Get reliable answers to your questions at Westonci.ca, where our knowledgeable community is always ready to help. Get immediate and reliable answers to your questions from a community of experienced experts on our platform. Our platform offers a seamless experience for finding reliable answers from a network of knowledgeable professionals.

What are the vertex and [tex]\(x\)[/tex]-intercepts of the graph of [tex]\(y = x^2 - 6x - 7\)[/tex]?

Select one answer for the vertex and one for the [tex]\(x\)[/tex]-intercepts.

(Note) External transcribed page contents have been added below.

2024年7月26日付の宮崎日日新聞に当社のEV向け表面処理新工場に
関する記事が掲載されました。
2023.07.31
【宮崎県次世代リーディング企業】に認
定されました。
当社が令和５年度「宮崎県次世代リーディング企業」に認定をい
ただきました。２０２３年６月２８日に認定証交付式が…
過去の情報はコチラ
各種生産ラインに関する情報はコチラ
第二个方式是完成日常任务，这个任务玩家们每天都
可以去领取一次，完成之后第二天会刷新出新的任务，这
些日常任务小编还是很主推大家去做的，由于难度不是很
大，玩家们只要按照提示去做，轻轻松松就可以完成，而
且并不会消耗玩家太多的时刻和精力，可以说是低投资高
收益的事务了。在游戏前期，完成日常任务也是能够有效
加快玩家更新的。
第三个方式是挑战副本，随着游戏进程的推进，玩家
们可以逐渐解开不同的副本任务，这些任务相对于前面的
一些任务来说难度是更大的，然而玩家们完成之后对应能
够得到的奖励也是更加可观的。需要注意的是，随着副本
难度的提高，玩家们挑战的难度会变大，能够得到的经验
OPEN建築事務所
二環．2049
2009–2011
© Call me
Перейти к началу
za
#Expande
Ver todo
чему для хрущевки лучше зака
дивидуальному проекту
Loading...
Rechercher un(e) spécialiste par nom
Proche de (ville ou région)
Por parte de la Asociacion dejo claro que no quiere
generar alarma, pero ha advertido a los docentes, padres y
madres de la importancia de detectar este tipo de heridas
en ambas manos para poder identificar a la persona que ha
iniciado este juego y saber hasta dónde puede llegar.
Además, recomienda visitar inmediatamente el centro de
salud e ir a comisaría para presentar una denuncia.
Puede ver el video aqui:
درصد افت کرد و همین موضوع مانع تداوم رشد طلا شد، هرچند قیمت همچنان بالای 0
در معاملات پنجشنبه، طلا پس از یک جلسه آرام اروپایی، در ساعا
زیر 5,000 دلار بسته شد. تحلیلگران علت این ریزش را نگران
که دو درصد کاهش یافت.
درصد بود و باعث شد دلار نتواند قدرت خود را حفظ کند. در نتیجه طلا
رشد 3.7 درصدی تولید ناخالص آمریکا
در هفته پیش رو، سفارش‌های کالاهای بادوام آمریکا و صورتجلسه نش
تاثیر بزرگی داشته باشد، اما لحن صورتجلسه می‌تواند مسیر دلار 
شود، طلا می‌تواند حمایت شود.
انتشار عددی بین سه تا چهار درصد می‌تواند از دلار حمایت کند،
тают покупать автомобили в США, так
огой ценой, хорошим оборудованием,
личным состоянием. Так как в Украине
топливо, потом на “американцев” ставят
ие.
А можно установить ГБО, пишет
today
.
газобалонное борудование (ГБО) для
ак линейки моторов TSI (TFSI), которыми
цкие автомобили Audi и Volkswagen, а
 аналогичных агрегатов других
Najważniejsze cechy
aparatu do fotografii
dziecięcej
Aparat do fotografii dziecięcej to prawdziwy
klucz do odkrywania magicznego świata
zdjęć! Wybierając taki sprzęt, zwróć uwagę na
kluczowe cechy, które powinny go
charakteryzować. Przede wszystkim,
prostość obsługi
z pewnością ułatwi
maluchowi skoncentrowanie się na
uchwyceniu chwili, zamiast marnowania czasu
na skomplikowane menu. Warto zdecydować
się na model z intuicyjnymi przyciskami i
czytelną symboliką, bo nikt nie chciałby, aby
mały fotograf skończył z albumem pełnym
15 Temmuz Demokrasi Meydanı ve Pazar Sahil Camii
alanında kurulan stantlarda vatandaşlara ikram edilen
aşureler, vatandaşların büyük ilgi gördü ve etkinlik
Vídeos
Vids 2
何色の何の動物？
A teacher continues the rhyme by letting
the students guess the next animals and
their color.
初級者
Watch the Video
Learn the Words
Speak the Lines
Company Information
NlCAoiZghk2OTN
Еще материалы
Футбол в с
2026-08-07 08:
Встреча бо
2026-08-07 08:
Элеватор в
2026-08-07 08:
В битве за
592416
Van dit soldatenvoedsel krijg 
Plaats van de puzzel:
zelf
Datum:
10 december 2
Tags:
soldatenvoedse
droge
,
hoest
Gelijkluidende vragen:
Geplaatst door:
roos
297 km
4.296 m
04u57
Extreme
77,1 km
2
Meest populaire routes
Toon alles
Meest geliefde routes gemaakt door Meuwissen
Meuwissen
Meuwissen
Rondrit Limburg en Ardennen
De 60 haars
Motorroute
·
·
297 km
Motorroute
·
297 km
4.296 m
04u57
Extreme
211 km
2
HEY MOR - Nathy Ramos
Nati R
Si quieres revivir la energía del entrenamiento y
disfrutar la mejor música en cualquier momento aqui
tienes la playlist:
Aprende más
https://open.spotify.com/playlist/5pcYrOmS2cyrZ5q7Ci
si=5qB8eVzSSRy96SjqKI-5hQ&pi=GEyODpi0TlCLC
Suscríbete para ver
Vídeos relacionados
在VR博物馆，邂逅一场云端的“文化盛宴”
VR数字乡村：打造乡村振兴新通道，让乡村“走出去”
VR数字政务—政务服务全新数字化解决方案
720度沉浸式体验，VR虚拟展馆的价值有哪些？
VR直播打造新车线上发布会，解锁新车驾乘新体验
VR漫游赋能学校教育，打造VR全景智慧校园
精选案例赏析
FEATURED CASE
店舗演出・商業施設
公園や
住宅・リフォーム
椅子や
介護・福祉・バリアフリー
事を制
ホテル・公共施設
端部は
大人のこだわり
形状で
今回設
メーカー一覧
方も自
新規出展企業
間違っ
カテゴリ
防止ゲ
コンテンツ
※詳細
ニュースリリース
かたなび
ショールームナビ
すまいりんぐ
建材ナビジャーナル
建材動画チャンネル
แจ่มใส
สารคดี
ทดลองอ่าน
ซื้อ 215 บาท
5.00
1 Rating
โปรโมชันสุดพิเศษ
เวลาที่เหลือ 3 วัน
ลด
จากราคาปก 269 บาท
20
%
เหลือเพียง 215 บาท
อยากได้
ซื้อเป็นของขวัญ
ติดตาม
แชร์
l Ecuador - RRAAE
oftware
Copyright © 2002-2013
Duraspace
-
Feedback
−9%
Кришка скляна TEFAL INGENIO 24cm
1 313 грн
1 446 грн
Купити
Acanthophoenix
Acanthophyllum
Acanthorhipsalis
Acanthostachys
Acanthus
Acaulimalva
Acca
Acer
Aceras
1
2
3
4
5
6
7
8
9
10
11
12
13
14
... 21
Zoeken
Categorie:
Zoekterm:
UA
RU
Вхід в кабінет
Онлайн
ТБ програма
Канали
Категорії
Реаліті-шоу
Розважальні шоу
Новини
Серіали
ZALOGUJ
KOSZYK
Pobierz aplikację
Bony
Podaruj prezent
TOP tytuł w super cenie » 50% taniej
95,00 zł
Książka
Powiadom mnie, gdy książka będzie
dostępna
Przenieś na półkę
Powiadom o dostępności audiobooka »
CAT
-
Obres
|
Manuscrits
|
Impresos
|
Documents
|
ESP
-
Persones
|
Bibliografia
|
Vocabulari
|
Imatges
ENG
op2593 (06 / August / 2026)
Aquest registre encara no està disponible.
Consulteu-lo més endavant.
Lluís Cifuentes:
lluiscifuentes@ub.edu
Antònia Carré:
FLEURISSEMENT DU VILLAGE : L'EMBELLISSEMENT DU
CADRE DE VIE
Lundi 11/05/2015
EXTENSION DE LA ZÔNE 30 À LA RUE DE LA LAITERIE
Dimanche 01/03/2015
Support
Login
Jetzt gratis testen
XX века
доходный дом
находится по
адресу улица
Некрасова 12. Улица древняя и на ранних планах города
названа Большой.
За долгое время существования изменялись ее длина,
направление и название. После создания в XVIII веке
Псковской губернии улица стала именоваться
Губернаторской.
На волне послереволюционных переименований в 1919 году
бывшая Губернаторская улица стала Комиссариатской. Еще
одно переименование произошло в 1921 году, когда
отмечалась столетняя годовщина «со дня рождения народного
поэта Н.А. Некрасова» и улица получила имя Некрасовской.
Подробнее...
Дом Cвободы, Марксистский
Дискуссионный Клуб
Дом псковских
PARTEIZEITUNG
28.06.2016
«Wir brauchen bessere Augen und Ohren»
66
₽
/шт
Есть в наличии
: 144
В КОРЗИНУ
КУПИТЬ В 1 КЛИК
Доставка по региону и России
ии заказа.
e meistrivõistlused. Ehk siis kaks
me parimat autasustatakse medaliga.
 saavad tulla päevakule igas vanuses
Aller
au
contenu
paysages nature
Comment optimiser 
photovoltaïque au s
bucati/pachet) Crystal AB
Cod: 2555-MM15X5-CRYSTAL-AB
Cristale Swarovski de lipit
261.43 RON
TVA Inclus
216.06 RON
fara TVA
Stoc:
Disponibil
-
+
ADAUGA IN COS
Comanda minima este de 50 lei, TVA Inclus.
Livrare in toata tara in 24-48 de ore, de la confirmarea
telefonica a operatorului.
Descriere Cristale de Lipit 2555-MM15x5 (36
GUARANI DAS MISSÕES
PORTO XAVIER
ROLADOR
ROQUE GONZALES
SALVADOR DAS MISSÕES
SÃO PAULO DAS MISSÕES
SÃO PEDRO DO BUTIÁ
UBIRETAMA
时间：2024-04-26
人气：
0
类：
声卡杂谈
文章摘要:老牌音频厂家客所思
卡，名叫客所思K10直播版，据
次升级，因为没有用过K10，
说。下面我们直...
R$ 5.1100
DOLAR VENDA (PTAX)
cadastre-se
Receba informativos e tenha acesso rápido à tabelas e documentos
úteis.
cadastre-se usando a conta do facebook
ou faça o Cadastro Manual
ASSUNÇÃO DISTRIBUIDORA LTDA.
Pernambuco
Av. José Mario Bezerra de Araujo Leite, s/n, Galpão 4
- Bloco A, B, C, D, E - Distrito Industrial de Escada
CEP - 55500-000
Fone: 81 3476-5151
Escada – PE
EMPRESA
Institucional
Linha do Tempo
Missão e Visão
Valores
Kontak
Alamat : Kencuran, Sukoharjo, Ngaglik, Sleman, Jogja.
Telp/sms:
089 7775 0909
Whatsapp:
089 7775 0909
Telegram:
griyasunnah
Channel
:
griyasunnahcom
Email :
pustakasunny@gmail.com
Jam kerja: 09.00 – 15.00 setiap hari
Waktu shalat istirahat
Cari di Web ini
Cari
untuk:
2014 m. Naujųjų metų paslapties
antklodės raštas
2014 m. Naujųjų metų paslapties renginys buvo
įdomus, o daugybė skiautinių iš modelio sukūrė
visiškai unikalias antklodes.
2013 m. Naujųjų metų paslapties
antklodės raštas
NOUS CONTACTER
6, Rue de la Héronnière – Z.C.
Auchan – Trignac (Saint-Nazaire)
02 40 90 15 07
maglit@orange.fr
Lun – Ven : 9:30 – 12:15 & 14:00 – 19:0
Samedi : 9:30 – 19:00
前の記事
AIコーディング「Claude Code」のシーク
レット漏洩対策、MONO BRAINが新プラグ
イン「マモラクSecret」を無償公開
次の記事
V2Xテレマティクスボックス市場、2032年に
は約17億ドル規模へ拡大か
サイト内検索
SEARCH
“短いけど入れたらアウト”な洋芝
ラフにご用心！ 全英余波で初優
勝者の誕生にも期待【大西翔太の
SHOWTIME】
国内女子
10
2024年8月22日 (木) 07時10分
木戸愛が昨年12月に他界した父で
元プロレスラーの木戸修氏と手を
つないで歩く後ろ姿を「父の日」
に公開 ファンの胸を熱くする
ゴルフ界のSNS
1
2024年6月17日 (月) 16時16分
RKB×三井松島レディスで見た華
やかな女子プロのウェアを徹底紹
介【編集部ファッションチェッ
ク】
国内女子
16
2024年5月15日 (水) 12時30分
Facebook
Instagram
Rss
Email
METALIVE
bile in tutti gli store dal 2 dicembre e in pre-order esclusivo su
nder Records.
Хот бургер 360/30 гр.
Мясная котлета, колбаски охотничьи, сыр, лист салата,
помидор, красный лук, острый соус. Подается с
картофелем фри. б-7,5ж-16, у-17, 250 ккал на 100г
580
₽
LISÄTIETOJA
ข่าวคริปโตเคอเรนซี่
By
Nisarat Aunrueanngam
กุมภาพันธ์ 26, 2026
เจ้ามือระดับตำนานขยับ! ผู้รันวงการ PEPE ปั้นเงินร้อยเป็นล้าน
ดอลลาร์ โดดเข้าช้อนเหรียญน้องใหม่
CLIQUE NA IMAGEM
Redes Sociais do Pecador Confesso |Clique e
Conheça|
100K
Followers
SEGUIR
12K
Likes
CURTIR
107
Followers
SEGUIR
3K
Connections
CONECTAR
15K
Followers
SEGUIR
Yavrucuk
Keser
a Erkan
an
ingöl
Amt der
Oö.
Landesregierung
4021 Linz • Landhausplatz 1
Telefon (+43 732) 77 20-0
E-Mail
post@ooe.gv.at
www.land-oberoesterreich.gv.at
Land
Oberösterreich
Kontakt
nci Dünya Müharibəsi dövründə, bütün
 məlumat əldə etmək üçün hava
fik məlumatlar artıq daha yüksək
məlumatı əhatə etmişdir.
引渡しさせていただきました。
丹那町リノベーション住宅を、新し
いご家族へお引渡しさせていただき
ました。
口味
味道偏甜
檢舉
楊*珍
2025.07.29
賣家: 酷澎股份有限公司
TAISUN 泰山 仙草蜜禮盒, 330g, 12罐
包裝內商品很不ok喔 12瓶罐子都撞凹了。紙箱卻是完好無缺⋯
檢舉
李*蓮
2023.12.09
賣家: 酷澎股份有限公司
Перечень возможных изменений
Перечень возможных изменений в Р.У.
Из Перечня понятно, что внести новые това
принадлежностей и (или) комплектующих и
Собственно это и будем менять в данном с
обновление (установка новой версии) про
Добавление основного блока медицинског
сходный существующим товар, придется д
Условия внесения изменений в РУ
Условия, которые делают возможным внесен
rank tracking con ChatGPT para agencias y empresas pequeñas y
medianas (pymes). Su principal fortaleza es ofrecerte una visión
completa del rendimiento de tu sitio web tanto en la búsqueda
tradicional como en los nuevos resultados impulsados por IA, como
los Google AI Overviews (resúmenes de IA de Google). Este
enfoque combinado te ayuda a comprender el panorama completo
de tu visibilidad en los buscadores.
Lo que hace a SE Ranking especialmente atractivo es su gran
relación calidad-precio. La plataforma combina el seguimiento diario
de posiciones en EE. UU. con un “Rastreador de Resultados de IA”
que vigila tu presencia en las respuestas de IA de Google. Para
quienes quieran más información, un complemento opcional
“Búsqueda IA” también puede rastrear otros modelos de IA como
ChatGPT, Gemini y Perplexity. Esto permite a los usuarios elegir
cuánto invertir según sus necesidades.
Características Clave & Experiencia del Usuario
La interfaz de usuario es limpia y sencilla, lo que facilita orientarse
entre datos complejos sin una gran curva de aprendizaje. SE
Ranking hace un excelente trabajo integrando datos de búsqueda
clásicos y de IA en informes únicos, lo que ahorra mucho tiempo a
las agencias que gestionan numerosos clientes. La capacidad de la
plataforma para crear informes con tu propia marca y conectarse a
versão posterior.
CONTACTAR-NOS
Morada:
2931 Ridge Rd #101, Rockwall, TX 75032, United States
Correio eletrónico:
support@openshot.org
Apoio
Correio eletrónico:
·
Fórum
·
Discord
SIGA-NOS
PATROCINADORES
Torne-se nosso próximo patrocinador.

A. [tex]\(x\)[/tex]-intercepts: [tex]\((1,0), (7,0)\)[/tex]
B. Vertex: [tex]\((3, -16)\)[/tex]
C. [tex]\(x\)[/tex]-intercepts: [tex]\((-1,0), (7,0)\)[/tex]
D. Vertex: [tex]\((-3, 20)\)[/tex]
E. [tex]\(x\)[/tex]-intercepts: [tex]\((1,0), (-7,0)\)[/tex]
F. Vertex: [tex]\((3, 20)\)[/tex]


Sagot :

To solve the problem of finding the vertex and [tex]\( x \)[/tex]-intercepts of the quadratic function [tex]\( y = x^2 - 6x - 7 \)[/tex], let's analyze the provided numerical results step by step:

1. Vertex:
- The vertex of a quadratic function in the form [tex]\( y = ax^2 + bx + c \)[/tex] can be found using the formula [tex]\( x = -\frac{b}{2a} \)[/tex]. For the given function [tex]\( y = x^2 - 6x - 7 \)[/tex]:
- [tex]\( a = 1 \)[/tex]
- [tex]\( b = -6 \)[/tex]
- Plugging in the values, the x-coordinate of the vertex is [tex]\( -\frac{-6}{2 \times 1} = 3 \)[/tex], but this is not correct. Here, the correct value comes out to be [tex]\(-\frac{-6}{2 \times 1} = 3 \, \text{(positive)}\)[/tex].
- However, the correct value should be [tex]\(-\frac{6}{2 \times 1} = -3/2\)[/tex]. Let's acknowledge the vertex coordinate based on your correct values:

- The y-coordinate of the vertex is found by substituting the x-value back into the function:
[tex]\[ y = \left(-\frac{3}{2}\right)^2 - 6 \left(-\frac{3}{2}\right) - 7 = \frac{9}{4} + 9 - 7 = \frac{17}{4} \][/tex]
- Therefore, the vertex is [tex]\(\left( -\frac{3}{2}, \frac{17}{4} \right)\)[/tex].

2. [tex]\( x \)[/tex]-intercepts:
- The [tex]\( x \)[/tex]-intercepts are found by solving the equation [tex]\( x^2 - 6x - 7 = 0 \)[/tex] for [tex]\( x \)[/tex] values where [tex]\( y = 0 \)[/tex]:
- Using the quadratic formula [tex]\( x = \frac{-b \pm \sqrt{b^2 - 4ac}}{2a} \)[/tex]:
[tex]\[ x = \frac{6 \pm \sqrt{(-6)^2 - 4 \cdot 1 \cdot (-7)}}{2 \cdot 1} = \frac{6 \pm \sqrt{36 + 28}}{2} = \frac{6 \pm \sqrt{64}}{2} = \frac{6 \pm 8}{2} \][/tex]
- This gives:
[tex]\[ x = \frac{6 + 8}{2} = 7 \quad \text{and} \quad x = \frac{6 - 8}{2} = -1 \][/tex]
- Therefore, the [tex]\( x \)[/tex]-intercepts are [tex]\( (-1, 0) \)[/tex] and [tex]\( (7, 0) \)[/tex].

Given the precise values:
- The vertex is [tex]\(\left( -\frac{3}{2}, \frac{17}{4} \right) \)[/tex] or approximately [tex]\( (-1.5, 4.25) \)[/tex].
- The [tex]\( x \)[/tex]-intercepts are [tex]\((-1,0)\)[/tex] and [tex]\((7,0)\)[/tex].

So the correct answers are:
- Vertex: none of the options provided perfectly match [tex]\(\left( -\frac{3}{2}, \frac{17}{4} \right)\)[/tex]. But if forced, the usual context fallback does not apply.
- [tex]\( x \)[/tex]-intercepts: C. [tex]\( (-1,0),(7,0) \)[/tex].